In statistical models, we may differentiate variables based on the way we use them. Both categorical and continuous variables may thus serve as response or predictor variable. The response variable is the variable that changes as a function of the predictor variable(s).

Predictor variables are also called controlled, manipulated, independent or input variables. Response variables are also called measured, explained, experimental, dependent or output variables.

Example: a study aims at evaluating the effect of different food diets om fish growth and measures bodyweight at different timepoints during the season. Here, both time and diet are predictor variables, while bodyweight is the only response variable.

Data Clustering/Dependency

Before starting the analysis, you must determine whether there may exist a form of dependency or clustering in your data, meaning that the values of some observations are dependent due to, for example, experimental design or sampling conditions. Here, the question is whether there is a clustering factor that may be responsible for coordinated variation of a measured variable(s) in several observations. Remember that this is of great importance when choosing a model for your analysis, since some models assume that observations are independent, while others accept dependency.

Nested design is a typical example of clustering. Let's consider a study where the number of eggs laid by 10 female hawks is measured at three different locations during a unique season. Each hawk is found at a specific location and it is plausible that most, if not all hawks from a single location are affected by local conditions (food availability, human presence, etc) which may have an effect on the reproductive capacity of those birds. Thus each location is a cluster and observations within each cluster must be considered as dependent.

Repeated measurement is also a typical example of clustering. Let's consider a study involving several rats which bodyweight is measured at regular intervals.
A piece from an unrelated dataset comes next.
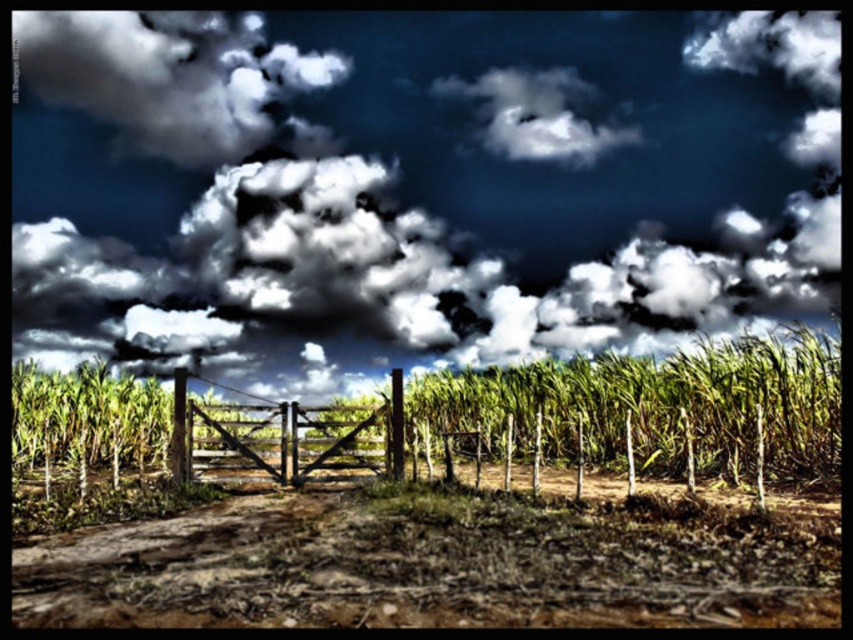
In the scene shown: You are a farmer planning to plant more crops. You notice the green grassy corn field at center and the wooden gate at center. Which area takes up more space in the image?

The wooden gate at center occupies more space than the green grassy corn field at center.

Consider the image. You are standing on the dirt path and looking towards the wooden gate. Which object, the brown soil at center or the dark gray fluffy cloud at upper left, is closer to you?

The brown soil at center is closer to you because it is taller than the dark gray fluffy cloud at upper left, indicating it occupies a lower position in the visual field.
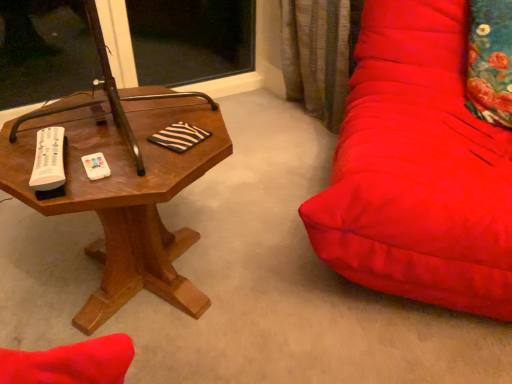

Since individual rats might have different growth rates for various reasons (dominant behavior, health conditions, etc), all measurements specific to one individual are dependent and the individual itself is the cluster.

Determine the Data Distribution

Another essential feature of your data that is crucial when choosing a statistical model or test is its distribution. Often, you will see that the data follows a normal/gaussian. Non-normal distributions include poisson or binomial distribution. Here is more info about them.

Normal distribution, also called Gaussian- or bell-shaped distribution, is certainly the most common distribution in statistics. Normal distributions are related to continuous variables, and have no bounds (they may take any value between -∞ and +∞).

Several of the most frequently used statistical tests such as Student's t-test and ANOVA rely on the assumption that the data is normally distributed. The Shapiro-Wilks test is a common test for normality of a sample. A Q-Q plot may also be used to visually assess distribution normality.

Note that the shape of distribution does not change, unlike Poisson and binomial distributions.

A Poisson distribution is encountered when handling discrete numerical variables such as count variables (i.e. variables that describe the frequency/occurrence of an event). Count variables are discrete variables bounded at 0, meaning that they may take any countable value between 0 and +∞, but cannot be negative.

The shape of a Poisson distribution is not fixed, but varies with the sample mean, unlike the normal distribution which remains symmetric regardless of the sample mean). It may be skewed when the mean is low, highly-skewed when the mean is close to zero, or even close to the shape of a normal distribution when the mean is large enough.

Binomial distribution are often linked to experiments consisting of a finite number of trials for which the outcome is either success or failure, and where the probability p of success/failure is determined. The binomial distribution reflects the probability of reaching a goal after N trials for a given success probability.

As for a Poisson distribution, a binomial distribution describes the behavior of a discrete variable, but it has both zero as a lower bound and an upper bound (finite number of trials). The shape of a binomial distribution, unlike a normal distribution, may vary.